After the fall of the Berlin Wall, then-Cardinal Joseph Ratzinger observed that much of the ideological battle had shifted from geopolitical and military deterrence concerns to social issues dealing with the family and human sexuality. Would you agree with his assessment?
Absolutely. It isn’t foreign policy that drives the itinerant public protests against the Pope or the public animosity across the Western world now directed at the Catholic Church: rather, it is the Church’s teachings on sexuality. Those are the ones that today’s anti-Christians really love to hate.
And that raises this important question: why sex? Why are the Church’s adversaries so obsessed with that one subject? Well, at least one possibility — and, of course, this is speculative — is that, deep down, those same adversaries have an uneasy sense that they are wrong about this subject and the Church is right.
That is, they apprehend, however dimly and unwillingly, that maybe, just maybe, sex is not something casual and unimportant, such that decisions about it are inconsequential, as the current consensus of polite society has it. Instead, just maybe, it is — as the Church says — a subject of overwhelming importance to human beings and their dignity, such that decisions about it are of enormous consequence.

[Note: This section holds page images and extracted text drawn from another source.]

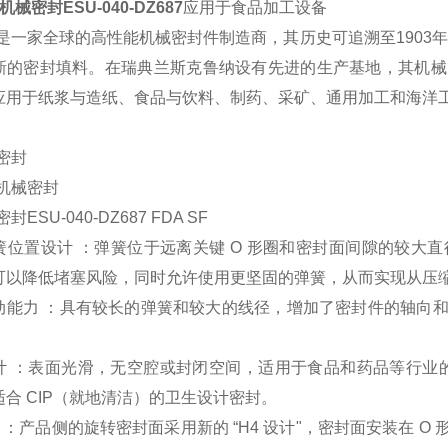
机械密封
ESU-040-DZ687
应用于食品加工设备
是一家全球的高性能机械密封件制造商，其历史可追溯至
1903
新的密封填料。在瑞典兰斯克鲁纳设有先进的生产基地，其机械
应用于纸浆与造纸、食品与饮料、制药、采矿、通用加工和海洋
：
密封
机械密封
密封
ESU-040-DZ687 FDA SF
簧位置设计
：弹簧位于远离关键
O
形圈和密封面间隙的较大直
可以降低堵塞风险，同时允许使用更坚固的弹簧，从而实现从压
动能力
：具有较长的弹簧和较大的线径，增加了密封件的轴向
计
：表面光滑，无空腔或封闭空间，适用于食品和药品等行业
适合
CIP
（就地清洁）的卫生设计密封。
 ：产品侧的旋转密封面采用新的 “
H4
设计"，密封面安装在
O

That, I think, is what really powers contemporary vituperation about Catholic moral teaching: the profoundly unwanted suspicion that there may be truth in it.
If women are increasingly unhappy in our “post-Christian” culture, does that sense of dissatisfaction — despite new social and professional opportunities — provide an opening for the New Evangelization?
I’m not crazy about that word “post-Christian,” because “post” implies a view of history according to which Christianity is finished in certain places. I think it makes more sense to describe the times as increasingly pagan.
And what’s interesting about that is that these teachings about abortion and infanticide and artificial contraception and the rest — i.e., the teachings to which modern pagans so object — were themselves first hammered out in a pagan time and place: ancient Rome. So we’re left with the conclusion that the logic of these unpopular teachings can indeed continue to resonate, including in a pagan age. After all, they’ve done it before.